No dia 7 de novembro (sexta-feira), às 20h, o Sesc Sorocaba recebe a estreia do espetáculo “Rito de Sopros e Peles”, com o baterista Rodrigo Digão Braz e o contrabaixista Jackson Silva. O concerto é definido pelos artistas como uma espécie de ritual sonoro afrocentrado, que reverbera a diáspora africana em seus desdobramentos contemporâneos, unindo percussão, contrabaixo e sopros em um encontro entre ancestralidade e improvisação jazzística.
Concebido especialmente para a programação do mês da Consciência Negra do Sesc Sorocaba, o espetáculo reúne exclusivamente músicos negros que transitam entre a tradição ancestral e a formação acadêmica, criando pontes entre diferentes territórios musicais e afetivos.
O show se divide em dois atos complementares. No primeiro, Jackson Silva e Rodrigo Digão Braz apresentam-se em duo – a mesma formação do álbum “Projeto Natural” (2018) – com faixas do disco e composições inéditas. “Esse show vai ser bom para a gente resgatar coisas na gente e passar adiante. O rito faz parte disso, aflorar isso nas composições e no palco”, explica Jackson Silva sobre a proposta do espetáculo.
No segundo ato, o duo ganha o reforço dos sopros de Sidmar Vieira (trompete) e Jorginho Neto (trombone), além do percussionista baiano Ricardo Braga. A formação ampliada traz novas camadas sonoras ao ritual, expandindo as possibilidades de diálogo entre ritmo, melodia e ancestralidade.
Ritmos e territórios
Com uma instrumentação que foge do formato tradicional, o grupo destaca o ritmo como elemento primordial. “Os tambores criam um mantra eterno, e o nosso desafio é preencher os espaços”, afirma Digão. “Não estou partindo de nenhuma ideia fixa do jeito que vou tocar, vou tocar do jeito que vou sentir na hora”, explica Jackson sobre a proposta de improvisação e abertura sonora.
O espetáculo reúne artistas negros com sólida formação acadêmica que carregam em suas trajetórias a conexão com diferentes territórios musicais brasileiros. Sidmar Vieira e Jorginho Neto trazem a linguagem dos sopros e a tradição do jazz, enquanto Ricardo Braga, percussionista baiano, adiciona elementos da percussão nordestina ao ritual sonoro.
Inspirado na diáspora africana, o projeto se ancora na musicalidade ancestral de povos como Mandingas, Iorubás, Ashantis e Bantos, onde ritmo e canto organizam o cotidiano e os rituais comunitários. Mas o trabalho também dialoga com outras diásporas, como a música Habesha da Etiópia, e incorpora a contemporaneidade urbana dos músicos que vivem em São Paulo.
Citando o premiado geógrafo Milton Santos, cuja noção de território compreende a soma entre espaço físico e pessoas, Digão assinala que o concerto também será a expressão de como os músicos, no palco, dialogam com o espaço e com o público. “Queremos transformar palco e plateia em um território coletivo de criação”, convida.

+++

• Usando as informações:
**A)** Indique se cada afirmação abaixo está de acordo com o texto sobre o espetáculo, respondendo sim ou não e citando literalmente as palavras do texto que decidem a questão.
(i) A estreia ocorre numa sexta-feira, às 20h.
(ii) No primeiro ato, o duo é acompanhado pelos sopros de Sidmar Vieira e Jorginho Neto.
(iii) O álbum "Projeto Natural" é de 2018.
**B)** Com base no texto sobre o espetáculo, responda a cada pergunta:
(i) Que instrumento toca Jorginho Neto?
(ii) De que país é a música Habesha mencionada?
(iii) Em que cidade vivem os músicos?

+++

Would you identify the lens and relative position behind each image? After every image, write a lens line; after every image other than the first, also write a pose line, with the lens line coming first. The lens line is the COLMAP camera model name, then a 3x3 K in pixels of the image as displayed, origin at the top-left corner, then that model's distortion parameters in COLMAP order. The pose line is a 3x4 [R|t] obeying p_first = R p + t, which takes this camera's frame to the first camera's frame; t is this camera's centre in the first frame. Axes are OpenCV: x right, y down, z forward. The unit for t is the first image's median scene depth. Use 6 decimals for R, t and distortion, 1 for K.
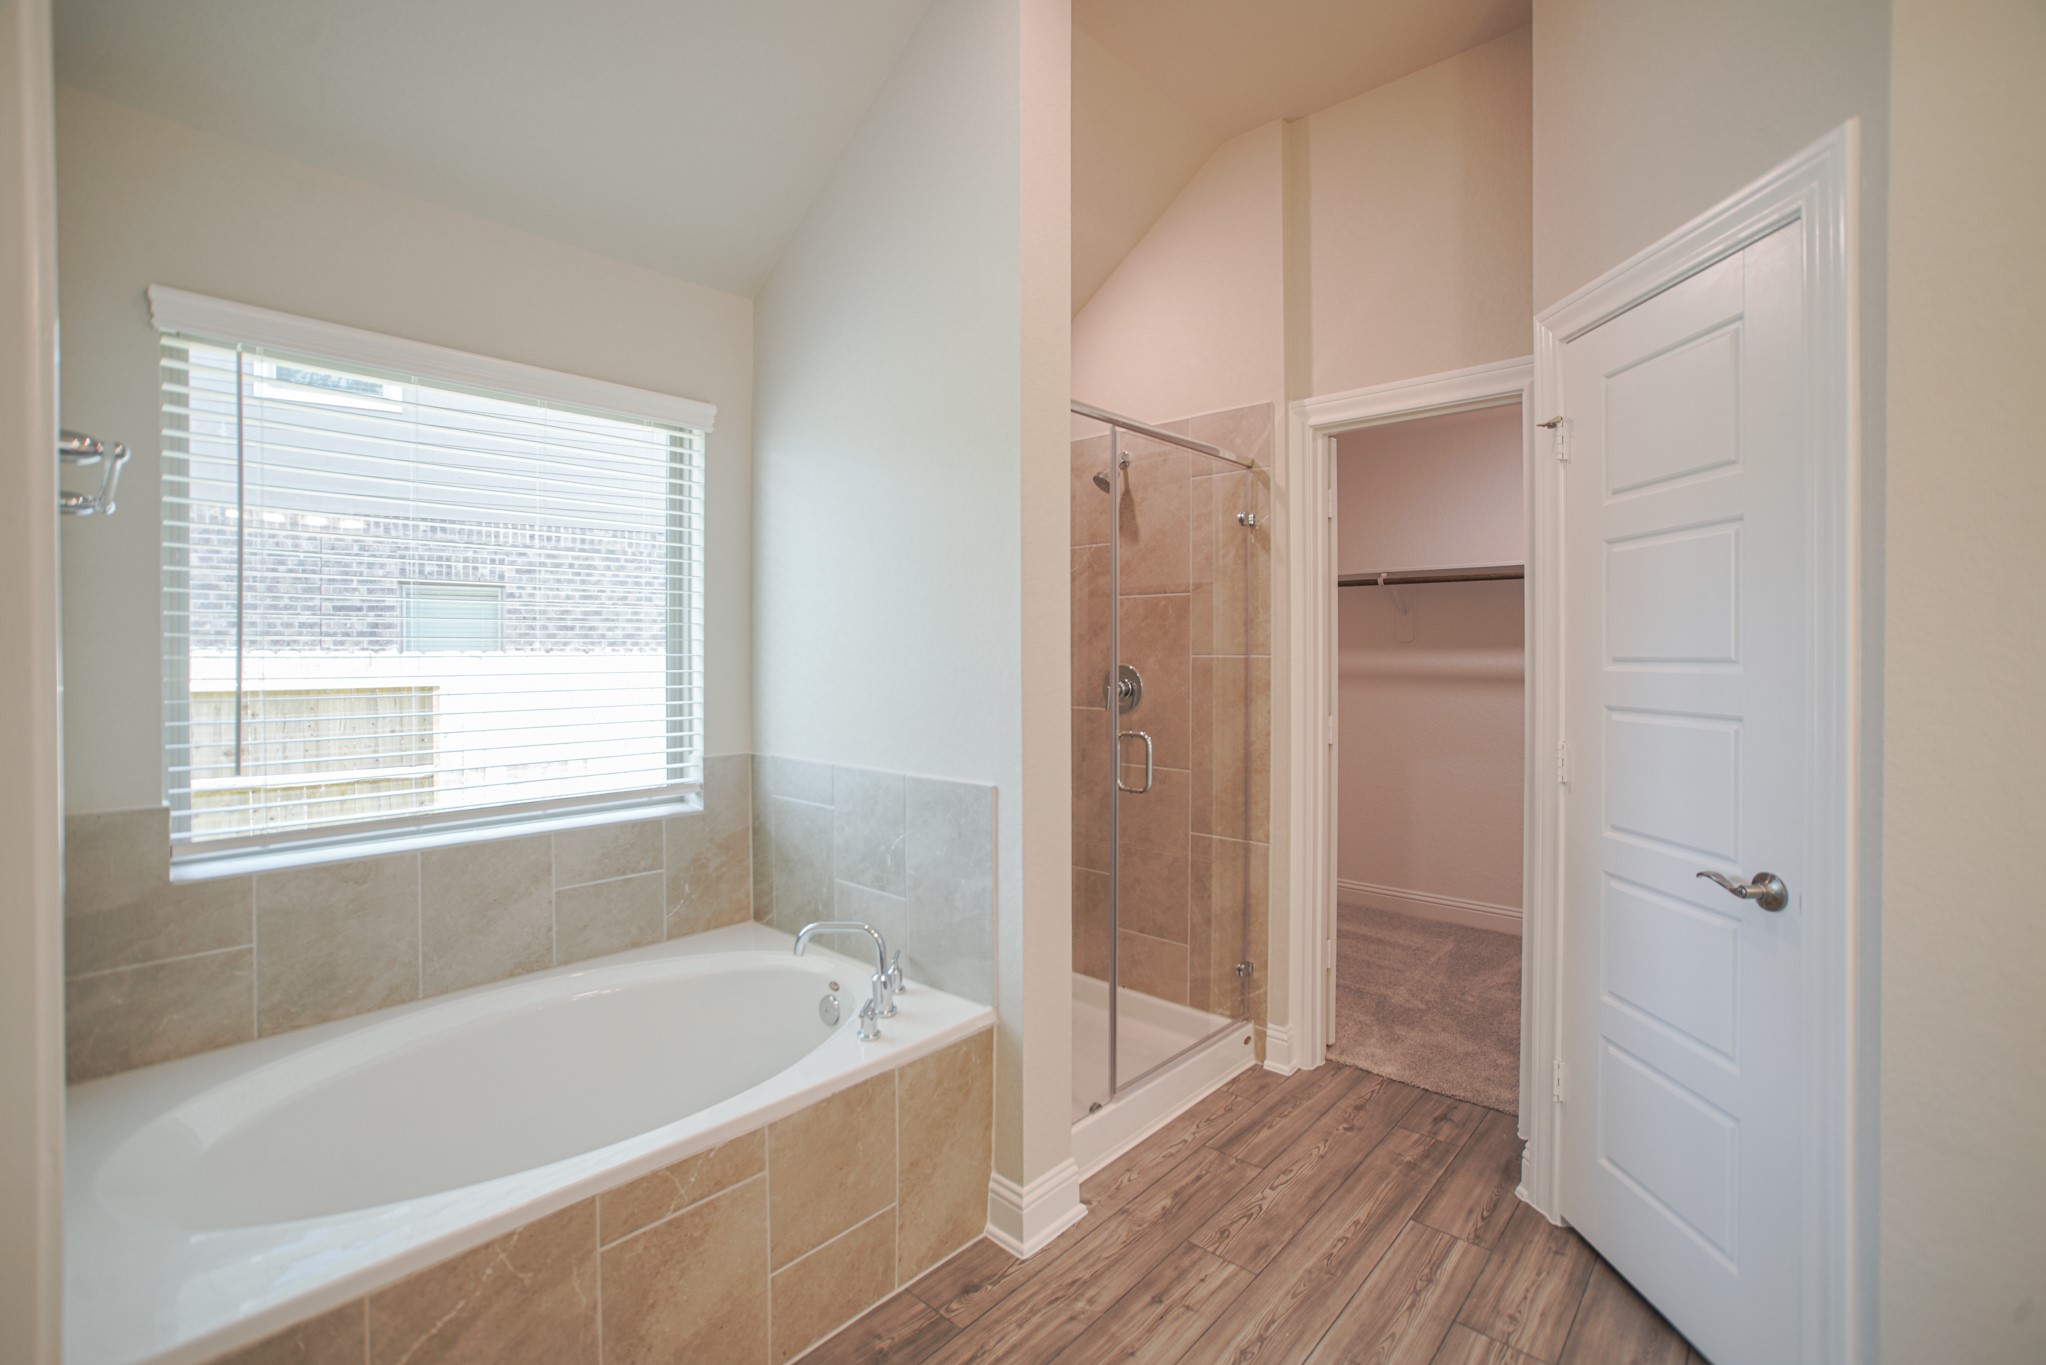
lens RADIAL K [[917.2, 0, 1013.9], [0, 917.2, 656.7], [0, 0, 1]] dist [-0.072947, 0.037998]
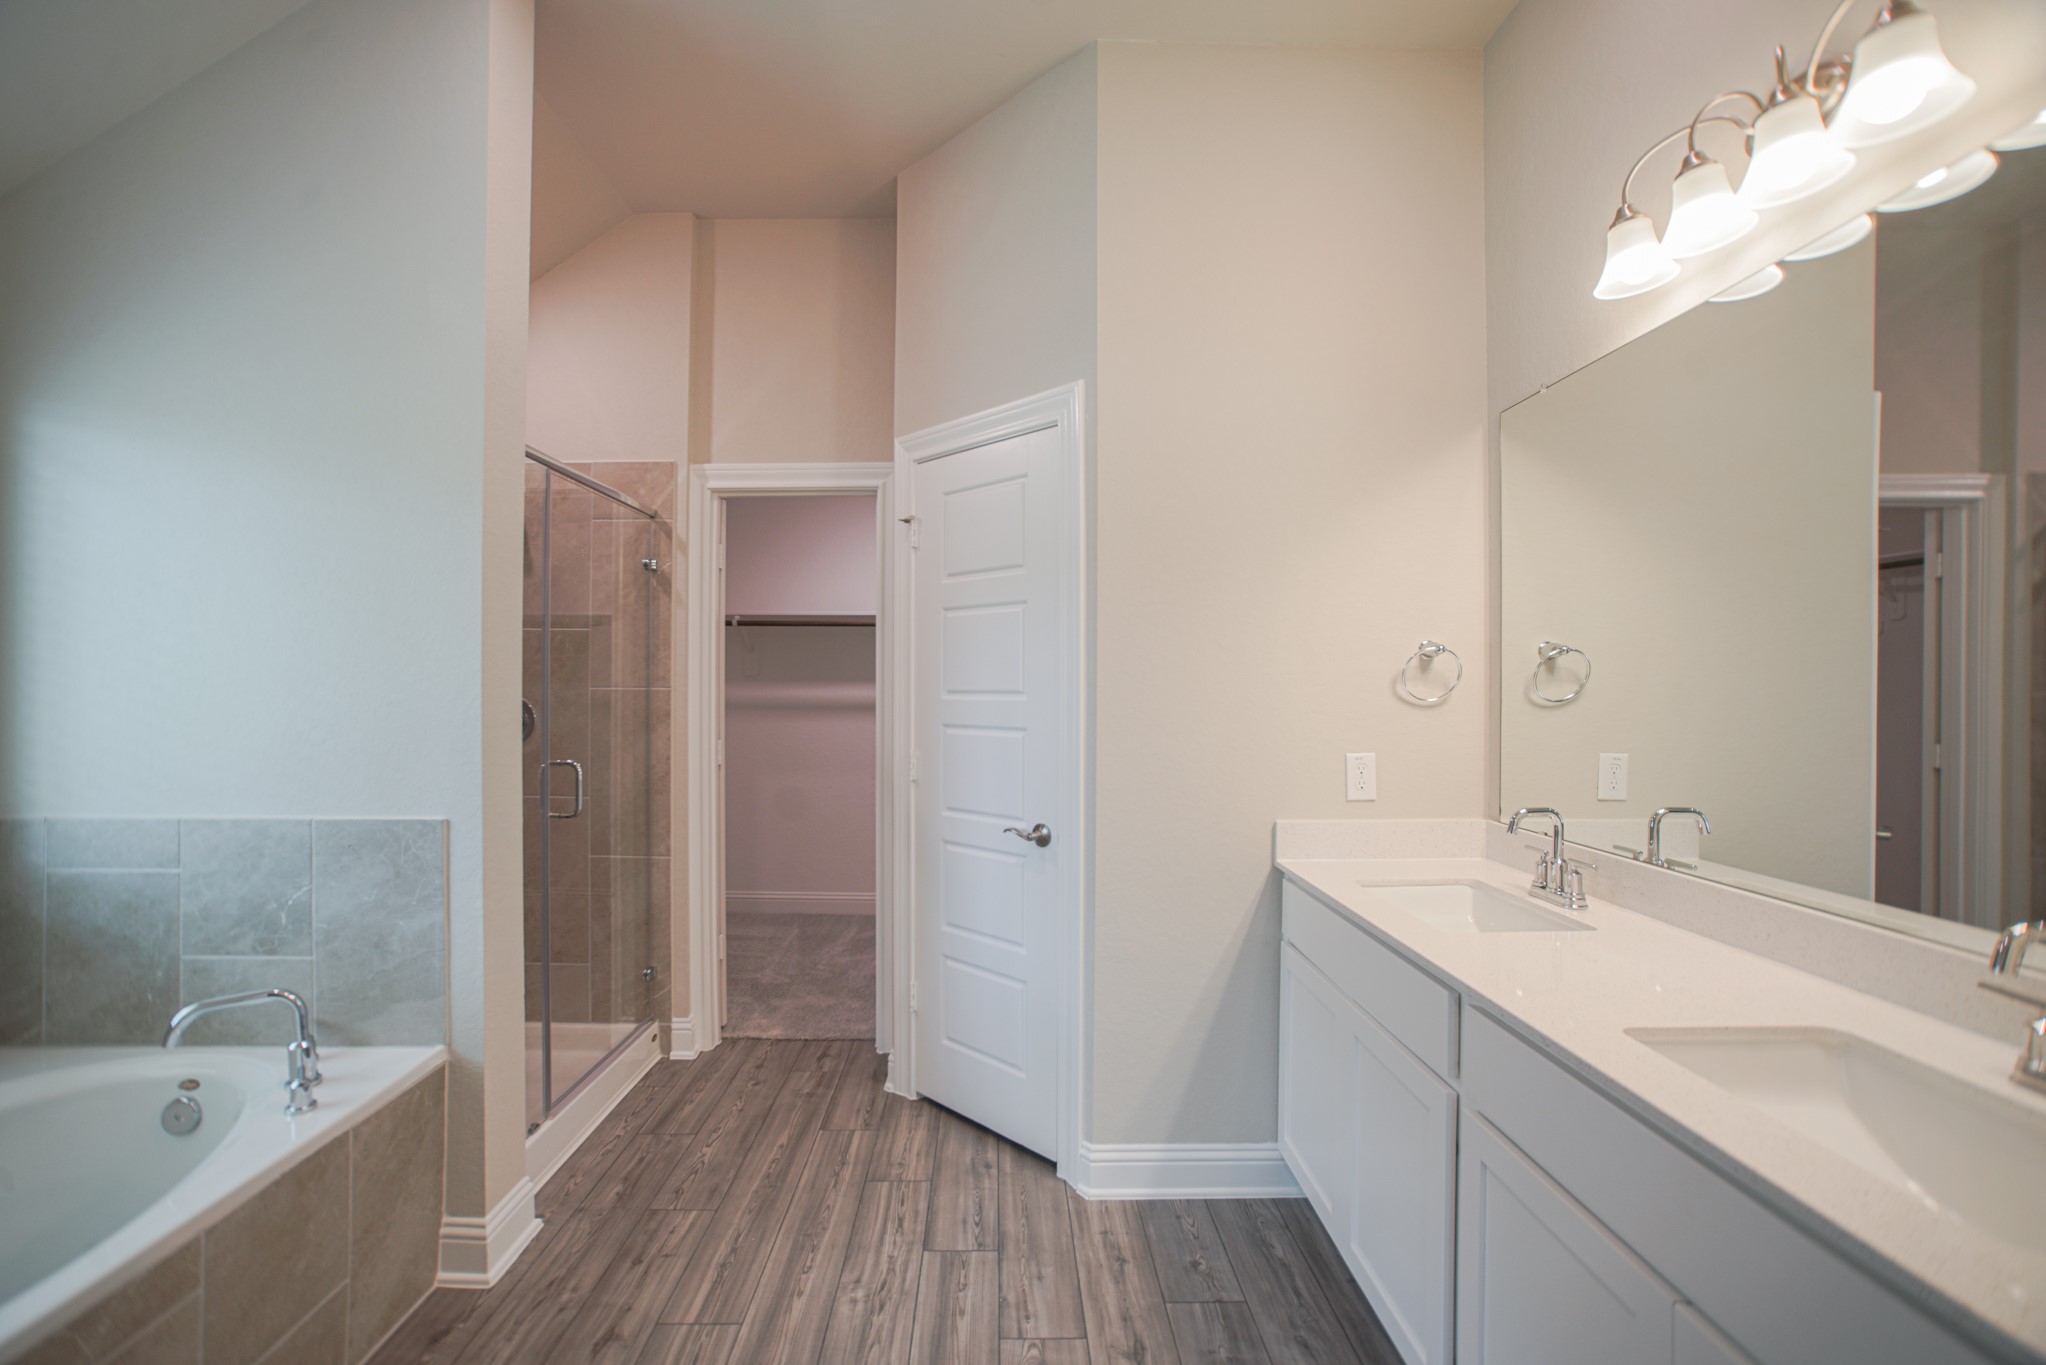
lens RADIAL K [[894.0, 0, 1014.9], [0, 894.0, 686.5], [0, 0, 1]] dist [-0.068606, 0.032241]
pose [[0.724869, 0.003081, 0.688880, -0.183076], [-0.000917, 0.999993, -0.003507, 0.000236], [-0.688886, 0.001910, 0.724867, -0.088762]]
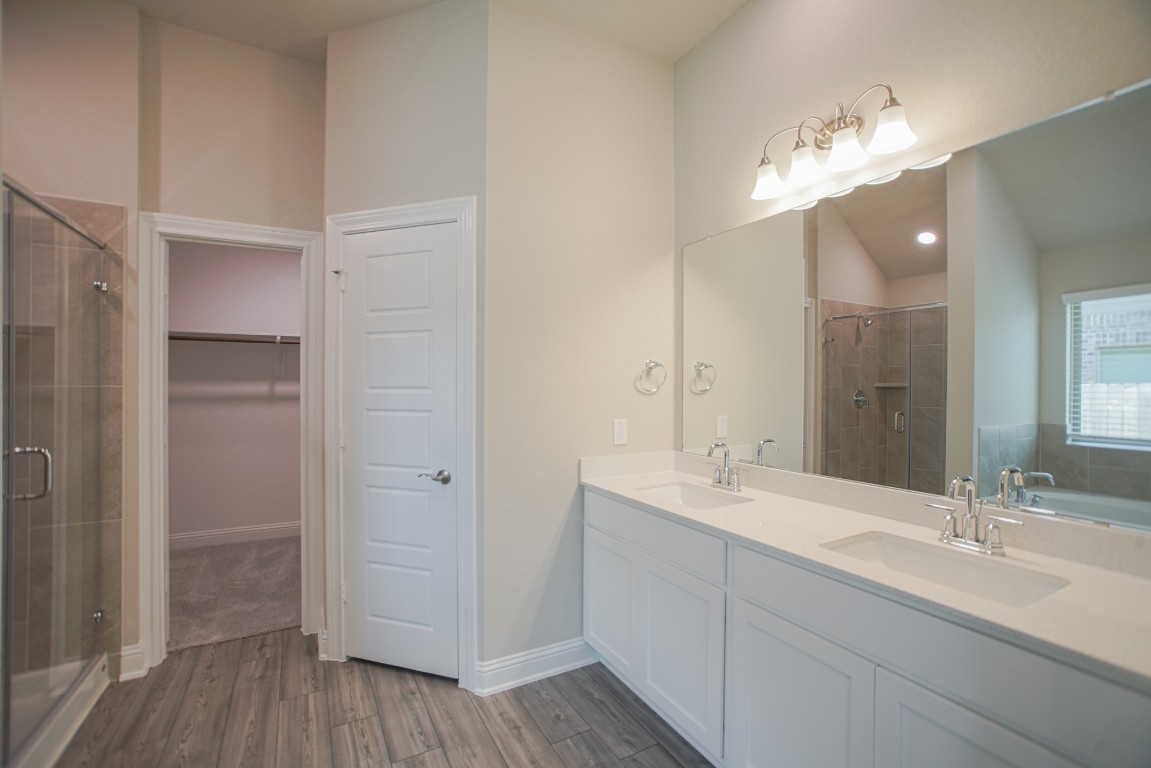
lens RADIAL K [[497.6, 0, 575.5], [0, 497.6, 384.0], [0, 0, 1]] dist [-0.059676, 0.025593]
pose [[0.309114, 0.000860, 0.951025, -0.241175], [0.001249, 0.999998, -0.001311, -0.001876], [-0.951024, 0.001593, 0.309113, 0.112856]]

+++

• Respostas por tarefa:
**A)**
(i) Sim: "No dia 7 de novembro (sexta-feira), às 20h"
(ii) Não: "No segundo ato, o duo ganha o reforço dos sopros de Sidmar Vieira (trompete) e Jorginho Neto (trombone)"
(iii) Sim: "a mesma formação do álbum “Projeto Natural” (2018)"

**B)**
(i) Trombone.
(ii) Etiópia.
(iii) São Paulo.